Sunday, May 31, 2009
The Coffee Date Dress is a recent and very popular pattern submission on BurdaStyle (first available in size 32 and now in sizes 34-42. It is a *free pattern* (I know we all love those words) submitted by elainemay. I love it! This project kind of took on a life of it's own. Initially I didn't plan to put much work into it, but once I decided that I wanted to use a delicate silk crepe for the bodice, I realized I'd need to add something for stability in the bodice, and it all kind of snowballed from there. I remembered Cidell's 11-2007-106 dress in which she used a similar combination of fabrics so I took a few cues from her post re: construction.

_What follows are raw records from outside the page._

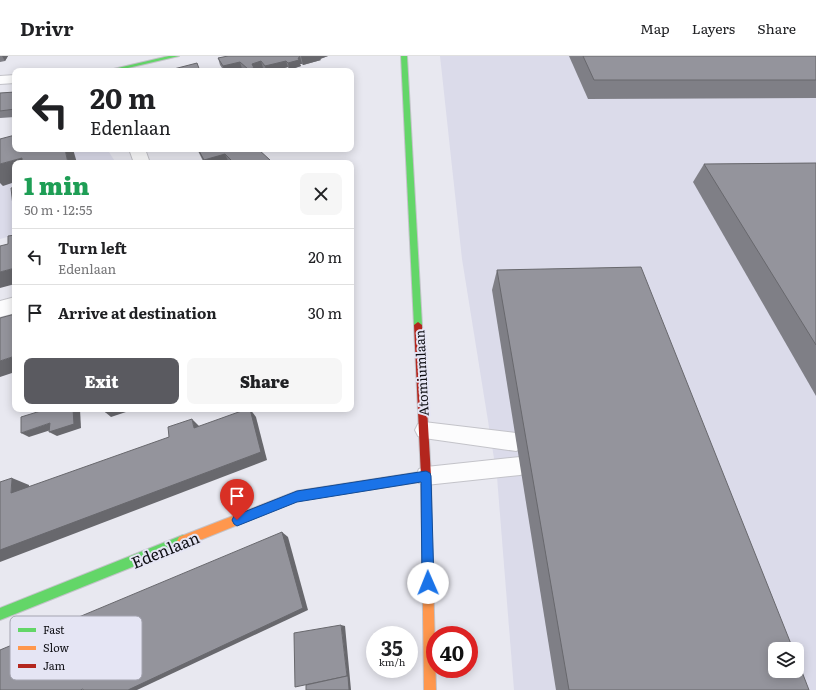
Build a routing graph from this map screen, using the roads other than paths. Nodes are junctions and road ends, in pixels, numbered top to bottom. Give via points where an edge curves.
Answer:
1 (176, 56) edge
2 (404, 56) edge
3 (122, 68) edge
4 (12, 79) edge
5 (0, 80) edge
6 (12, 306) edge
7 (0, 309) edge
8 (424, 430) junction
9 (516, 442) dead end
10 (520, 466) dead end
11 (426, 476) junction
12 (0, 614) edge
13 (430, 690) edge

1 - 3 street
2 - 8 street, Atomiumlaan
4 - 5 street
6 - 7 street
8 - 9 lane
8 - 11 street, Atomiumlaan
10 - 11 lane
11 - 12 street, Edenlaan via 297,496
11 - 13 street, Atomiumlaan

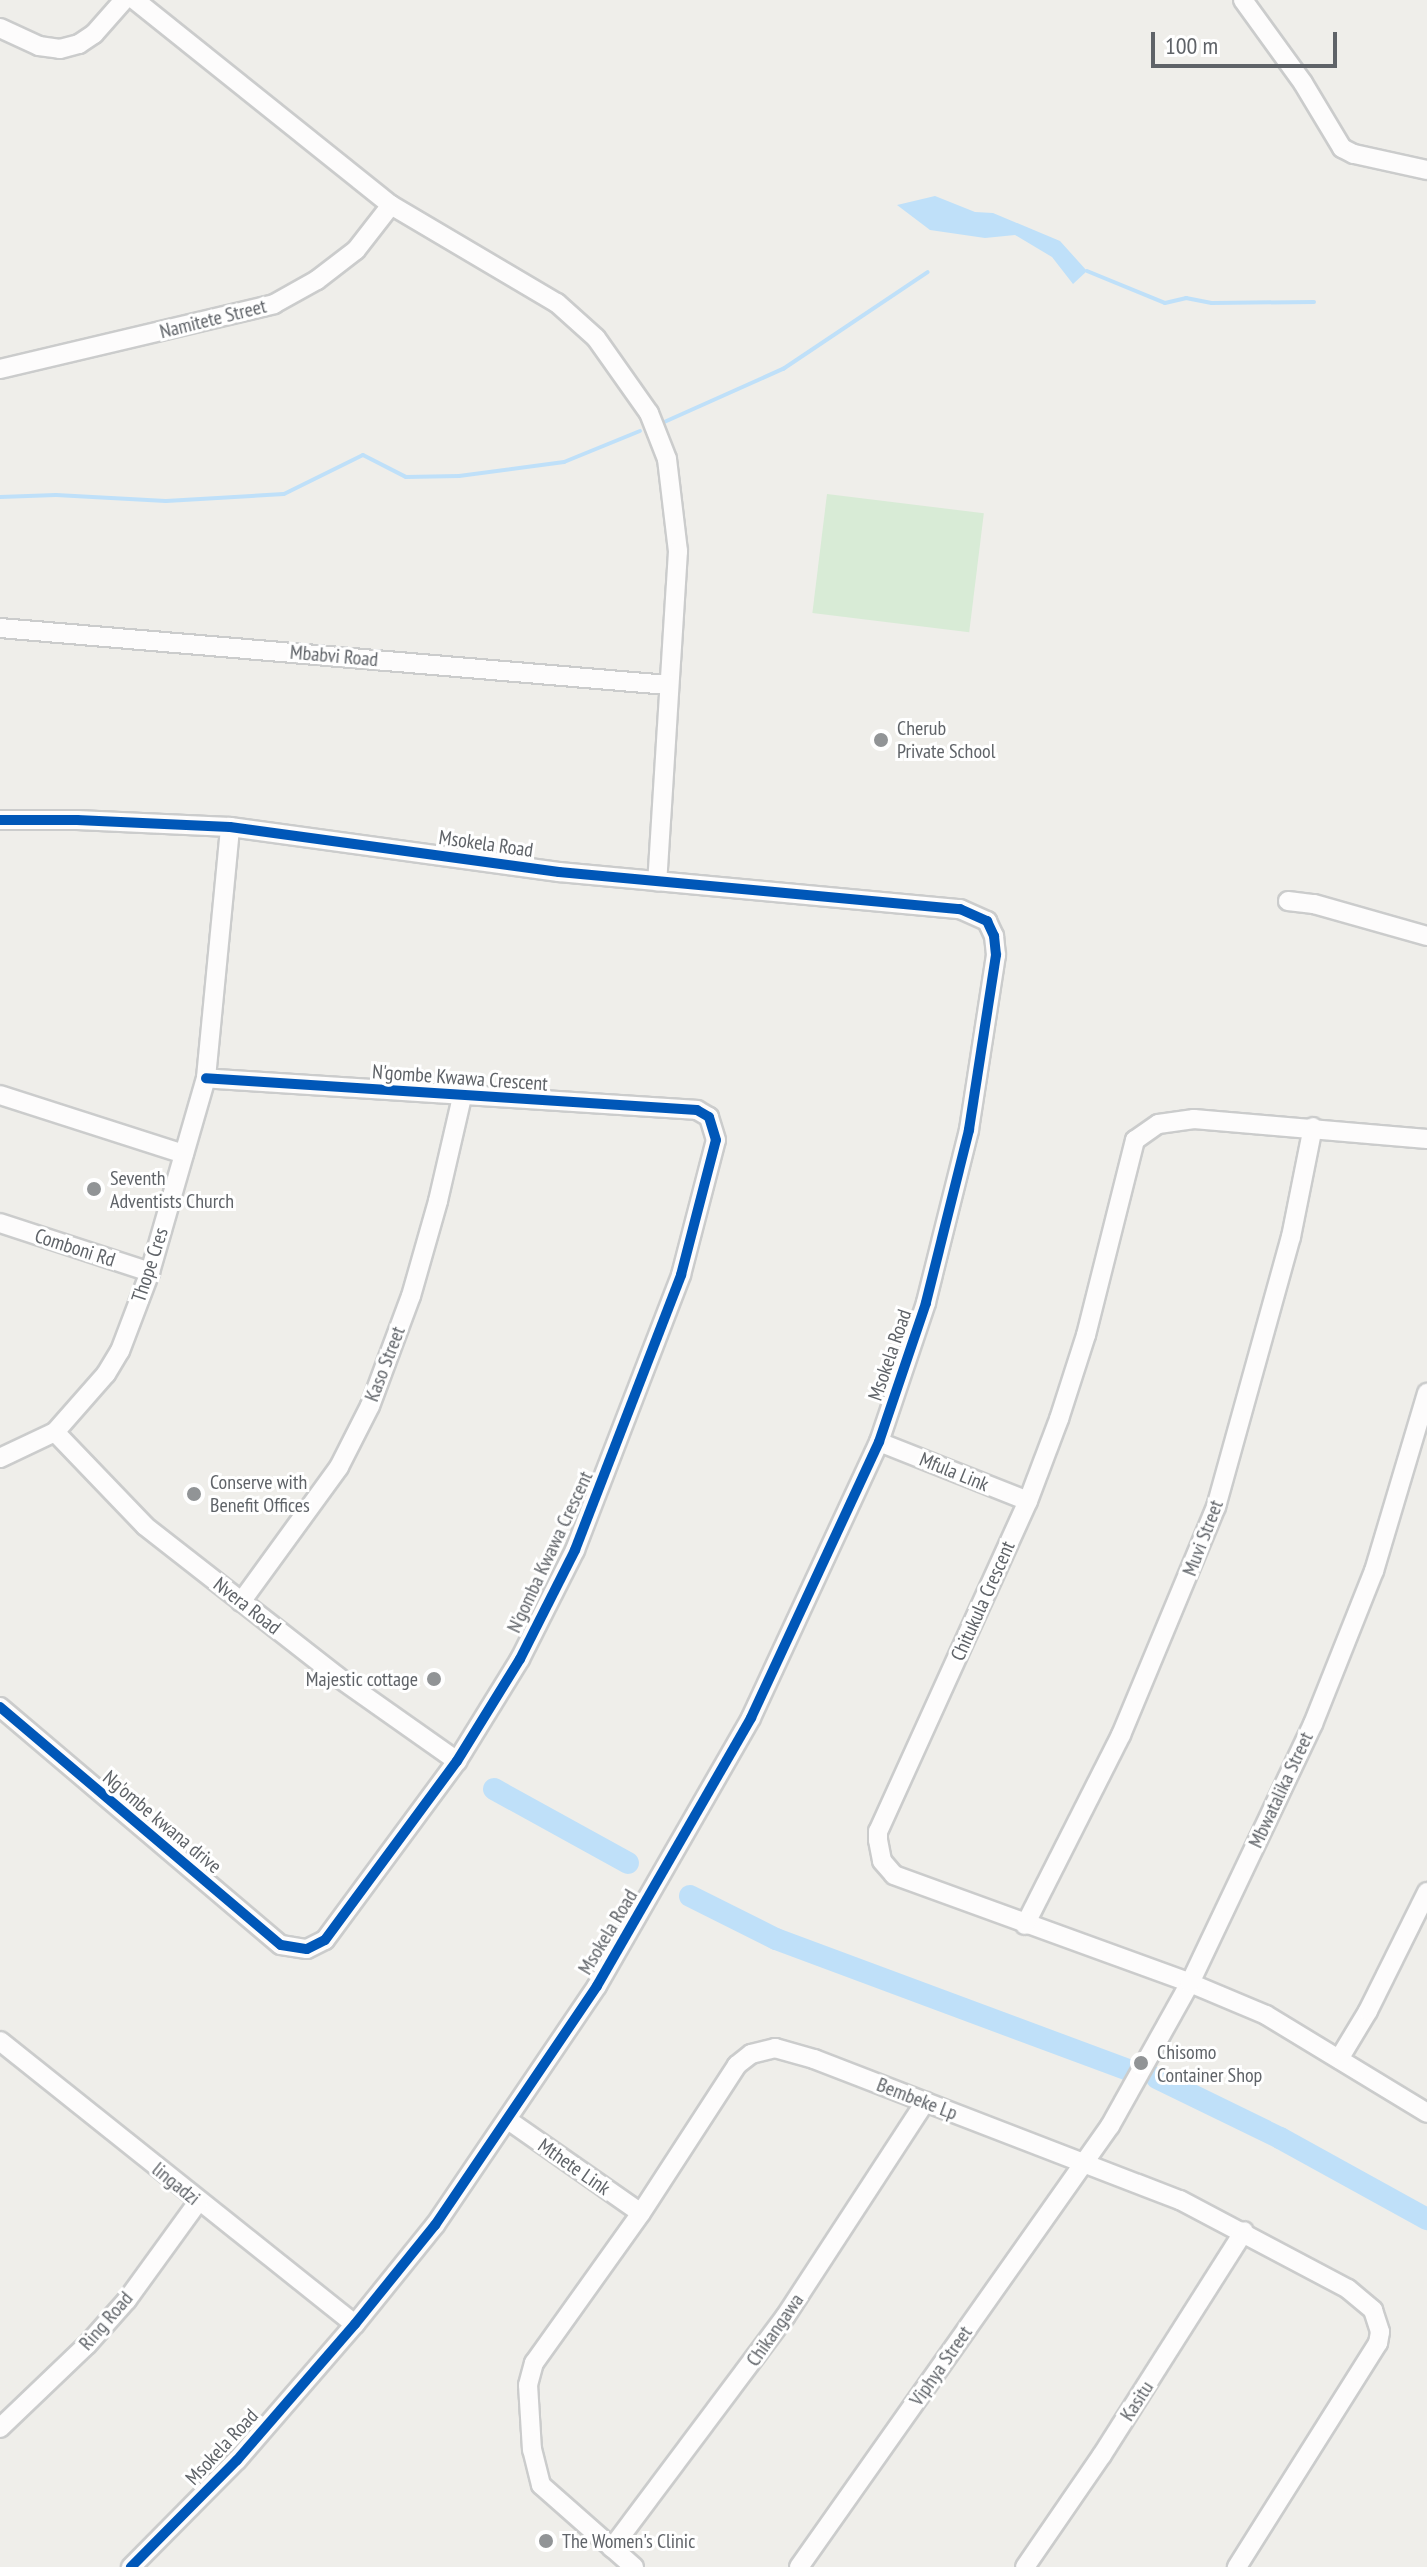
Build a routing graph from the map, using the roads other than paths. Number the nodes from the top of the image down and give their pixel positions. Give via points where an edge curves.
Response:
1 (124, 0) edge
2 (135, 0) edge
3 (1243, 0) edge
4 (0, 28) edge
5 (1427, 170) edge
6 (391, 205) junction
7 (0, 369) edge
8 (0, 628) edge
9 (668, 685) junction
10 (0, 820) edge
11 (230, 827) junction
12 (657, 881) junction
13 (1288, 901) dead end
14 (1427, 936) edge
15 (206, 1078) junction
16 (0, 1095) edge
17 (462, 1097) junction
18 (709, 1117) joint
19 (1313, 1127) junction
20 (1427, 1139) edge
21 (184, 1154) junction
22 (0, 1223) edge
23 (150, 1272) junction
24 (1427, 1393) edge
25 (55, 1432) junction
26 (879, 1442) junction
27 (0, 1458) edge
28 (1028, 1501) junction
29 (241, 1602) junction
30 (0, 1707) edge
31 (457, 1761) junction
32 (1427, 1892) edge
33 (1025, 1925) junction
34 (307, 1949) joint
35 (1190, 1983) junction
36 (0, 2041) edge
37 (1339, 2059) junction
38 (925, 2102) junction
39 (1427, 2113) edge
40 (508, 2120) junction
41 (1083, 2164) junction
42 (198, 2202) junction
43 (641, 2213) junction
44 (1244, 2231) junction
45 (355, 2324) junction
46 (0, 2428) edge
47 (612, 2548) junction
48 (131, 2567) edge
49 (634, 2567) edge
50 (799, 2567) edge
51 (1025, 2567) edge
52 (1237, 2567) edge

1 - 4 street via 94,34 60,49 39,46
2 - 6 street
3 - 5 street via 1342,148
6 - 7 street, Namitete Street via 356,250 274,304
6 - 9 street via 557,303 596,338 649,413 667,459 677,526
8 - 9 street, Mbabvi Road
9 - 12 street
10 - 11 street, Msokela Road
11 - 12 street, Msokela Road
11 - 15 street, Thope Cres
12 - 26 street, Msokela Road via 960,909 987,921 994,936 996,955 969,1130 926,1303
13 - 14 street
15 - 17 street, N'gombe Kwawa Crescent
15 - 21 street, Thope Cres
16 - 21 street
17 - 18 street, N'gombe Kwawa Crescent via 697,1110
17 - 29 street, Kaso Street via 411,1296 370,1406 339,1467
18 - 31 street, N'gomba Kwawa Crescent via 716,1140 681,1275 617,1446 575,1550 532,1635
19 - 20 street, Chitukula Crescent
19 - 28 street, Chitukula Crescent via 1194,1119 1158,1124 1135,1140 1086,1335
19 - 33 street, Muvi Street via 1291,1237 1216,1507 1121,1735
21 - 23 street, Thope Cres
22 - 23 street, Comboni Rd
23 - 25 street, Thope Cres via 120,1351
24 - 35 street, Mbwatalika Street via 1369,1585 1313,1724
25 - 27 street, Thope Cres
25 - 29 street, Nvera Road via 145,1526
26 - 28 street, Mfula Link
26 - 40 street, Msokela Road via 751,1718 605,1973
28 - 33 street, Chitukula Crescent via 878,1840 882,1861 894,1875
29 - 31 street, Nvera Road
30 - 34 street, Ng'ombe kwana drive via 281,1945
31 - 34 street, N'gomba Kwawa Crescent via 342,1920 325,1940
32 - 37 street
33 - 35 street, Chitukula Crescent
35 - 37 street, Chitukula Crescent via 1266,2015
35 - 41 street, Mbwatalika Street
36 - 42 street, lingadzi
37 - 39 street, Chitukula Crescent
38 - 41 street, Bembeke Lp
38 - 43 street, Bembeke Lp via 785,2050 751,2054 737,2065
38 - 47 street, Chikangawa via 785,2317
40 - 43 street, Mthete Link
40 - 45 street, Msokela Road via 435,2225
41 - 44 street, Bembeke Lp via 1180,2200
41 - 50 street, Viphya Street
42 - 45 street, lingadzi
42 - 46 street, Ring Road via 127,2300
43 - 47 street, Bembeke Lp via 534,2363 528,2385 532,2450 541,2485
44 - 51 street, Kasitu
44 - 52 street, Bembeke Lp via 1355,2294 1373,2310 1380,2332 1371,2356
45 - 48 street, Msokela Road via 237,2460
47 - 49 street, Bembeke Lp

Bodice: Silk crepe purchased June 2007 in Montreal, and silk organza lining from stash
Skirt: Rayon woven purchased November 2008 at Textile Studios during Pattern Review Day in Seattle (they have since ceased fabric sales).
Notes on construction/alterations
A muslin was a must since I had no idea what to expect of the fit. I started with size 38 and made a few tweaks.
1. Moved shoulder seam forward 1"
2. Lowered bust dart 3/4"
3. Removed 2" total at back darts and side seams for closer fit at waist
4. Curved CB seam at neck to better shape to my back/neck
5. Removed extra fabric at bodice front neckline (vertical slash from neck to (but not through) waist, overlap at neckline to remove 1/2" each side or 1" total)
6. Shortened skirt hem
To keep the neckline and armholes from stretching out, I applied fusible interfacing, clipping when necessary to curve the corners.
Similarly, I basted twill tape to the skirt waistline for stability.
Because the silk is so delicate, I underlined with silk organza. Actually, it was a mix of lining/underlining techniques: I sewed the fashion fabric and the organza bodices separately, put them right sides together and stitched together only at CB (so those edges would be finished when I inserted the zipper), then turned them wrong sides together and basted the neckline, armholes, and waist together and treated the unit as one.
I finished the neckline and armholes with folded bias strips of fabric that were turned to the inside and handstitched to the organza.
Here's the lapped zipper that I tried for the first time last weekend. I'm happy with how it turned out.
Katherine did bring up the issue of having a facing or lining with a lapped zipper. The tutorial that I followed (Rosebud's article in Threads #134, Dec 07/Jan 08) does not address this, she just says that the raw edges should be finished before inserting the zipper. Therefore, my lapped zipper is exposed on the inside. Had I considered this earlier, I think I would have left the fashion fabric and lining separate until after I inserted the zipper, then stitched the organza to cover the zipper tape.
When I initially basted the ruffle to the front bodice, I found that it really got lost in the spotted print. So I dug out some black silk charmeuse scraps, made some bias binding and stitched it to the bottom edge of the ruffle.
I used bias strips to cover the raw edges of the waist seam.
Phew! This was a time consuming project (for me) but I truly enjoyed the process and it really made me draw on my knowledge of things I had seen in books or other blogs. Now Elaine does provide excellent written instructions, but because I decided to omit the facings included in the pattern, I had to do things a little differently. I would seriously consider making this one again, maybe in a nice summery cotton? This pattern is a winner.